Activity:
Reproduce the records. Keep every word exact and include no images.

Collected data
****************

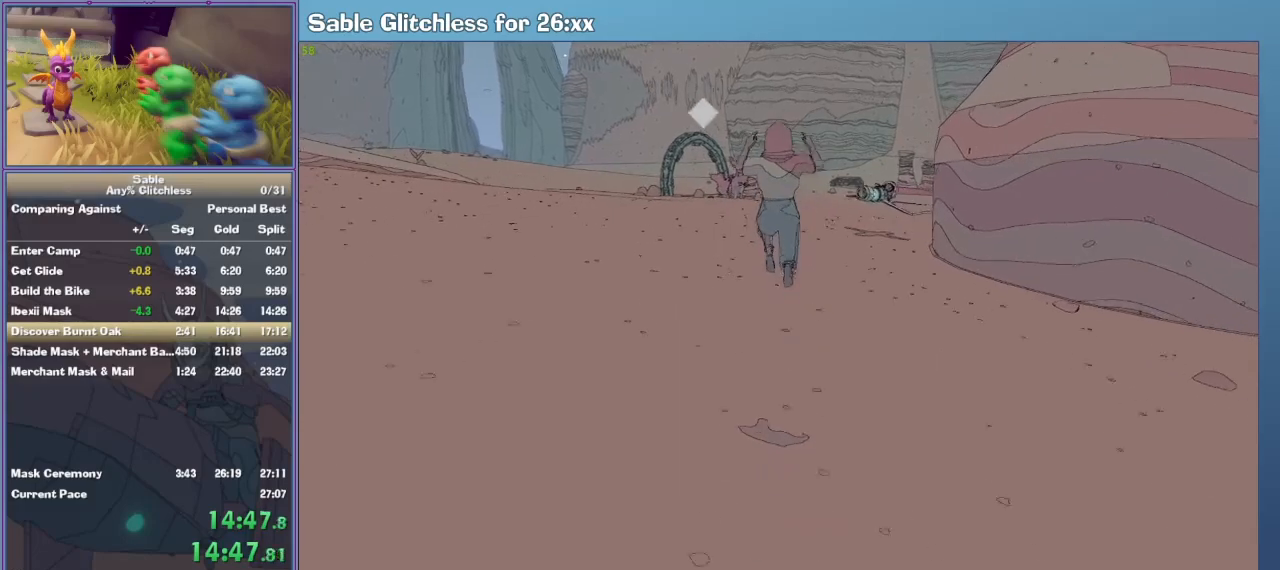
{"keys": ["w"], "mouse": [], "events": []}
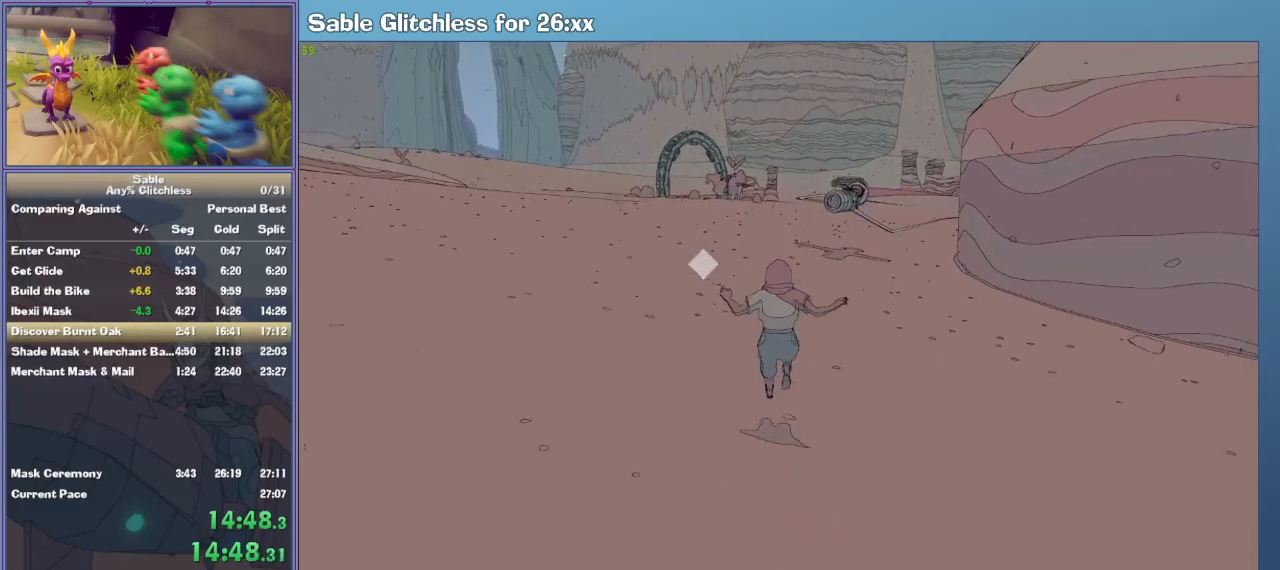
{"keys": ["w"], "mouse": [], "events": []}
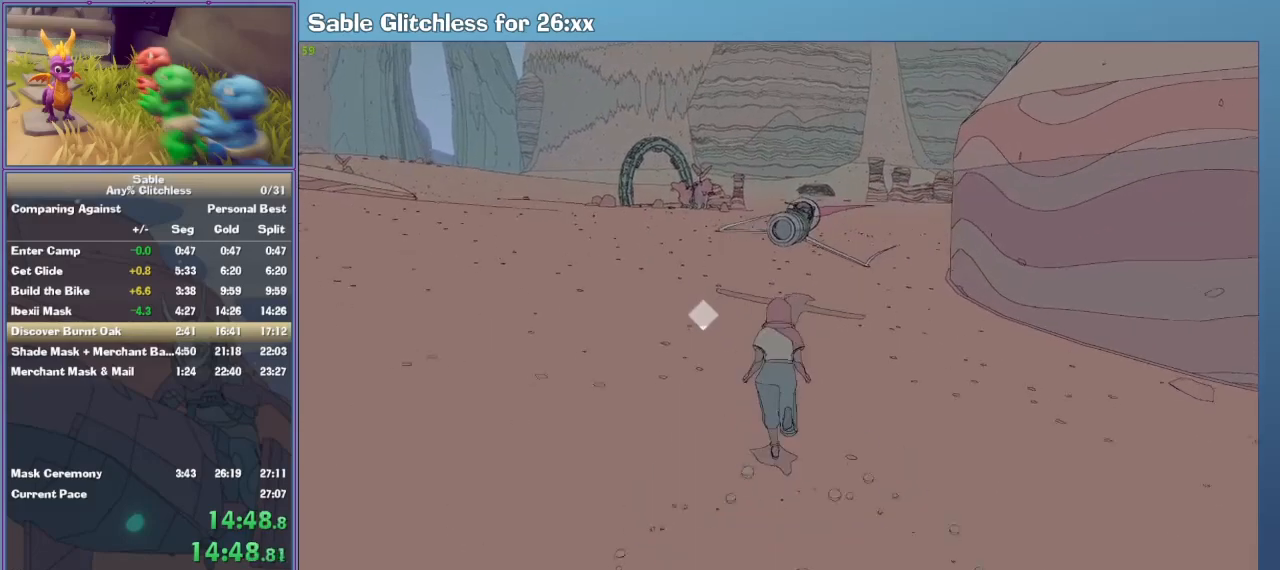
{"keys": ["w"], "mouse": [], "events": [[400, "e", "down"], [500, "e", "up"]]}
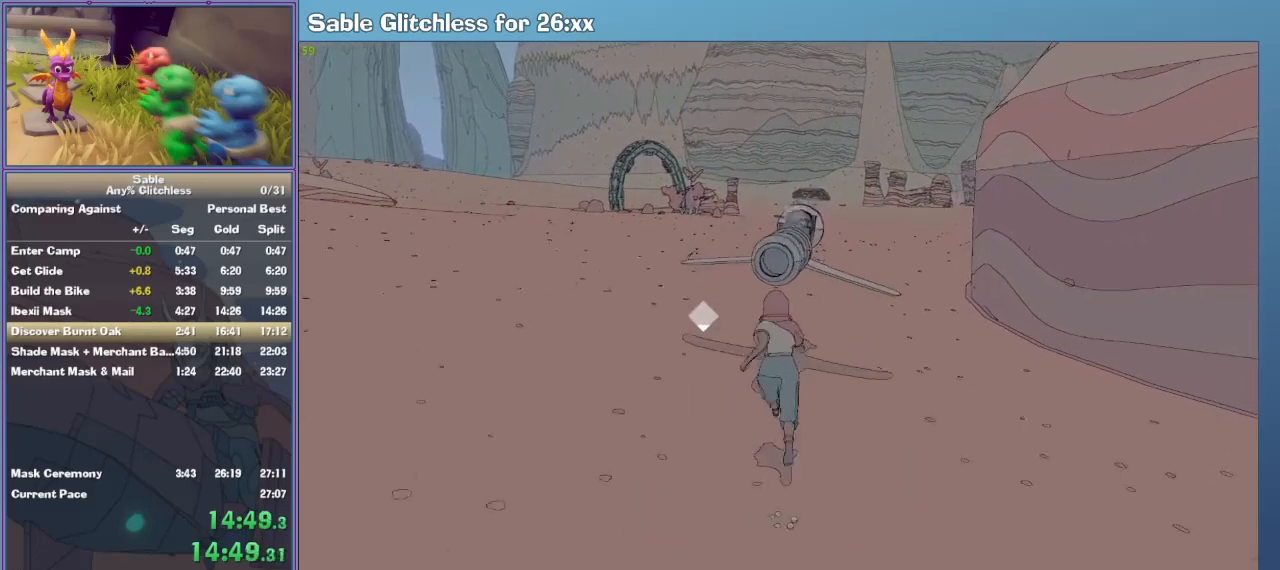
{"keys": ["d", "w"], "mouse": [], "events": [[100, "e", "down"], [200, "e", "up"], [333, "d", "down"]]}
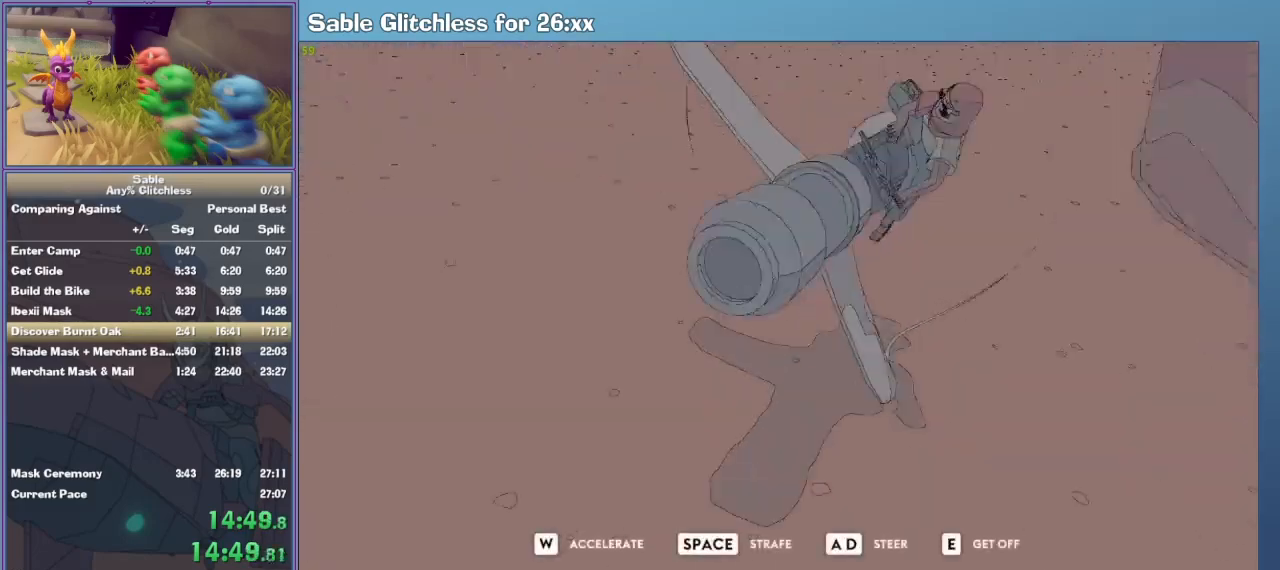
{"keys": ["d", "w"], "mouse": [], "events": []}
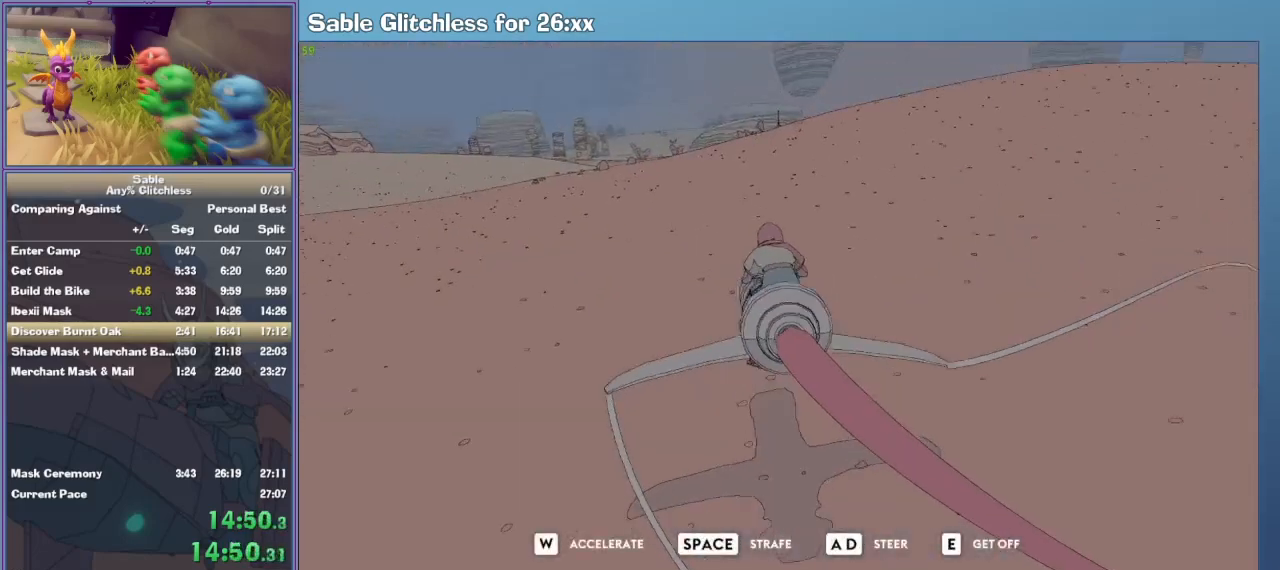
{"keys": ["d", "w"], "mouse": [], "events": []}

****************

Final answer:
{"keys": ["w"], "mouse": [], "events": []}
{"keys": ["w"], "mouse": [], "events": []}
{"keys": ["w"], "mouse": [], "events": [[400, "e", "down"], [500, "e", "up"]]}
{"keys": ["d", "w"], "mouse": [], "events": [[100, "e", "down"], [200, "e", "up"], [333, "d", "down"]]}
{"keys": ["d", "w"], "mouse": [], "events": []}
{"keys": ["d", "w"], "mouse": [], "events": []}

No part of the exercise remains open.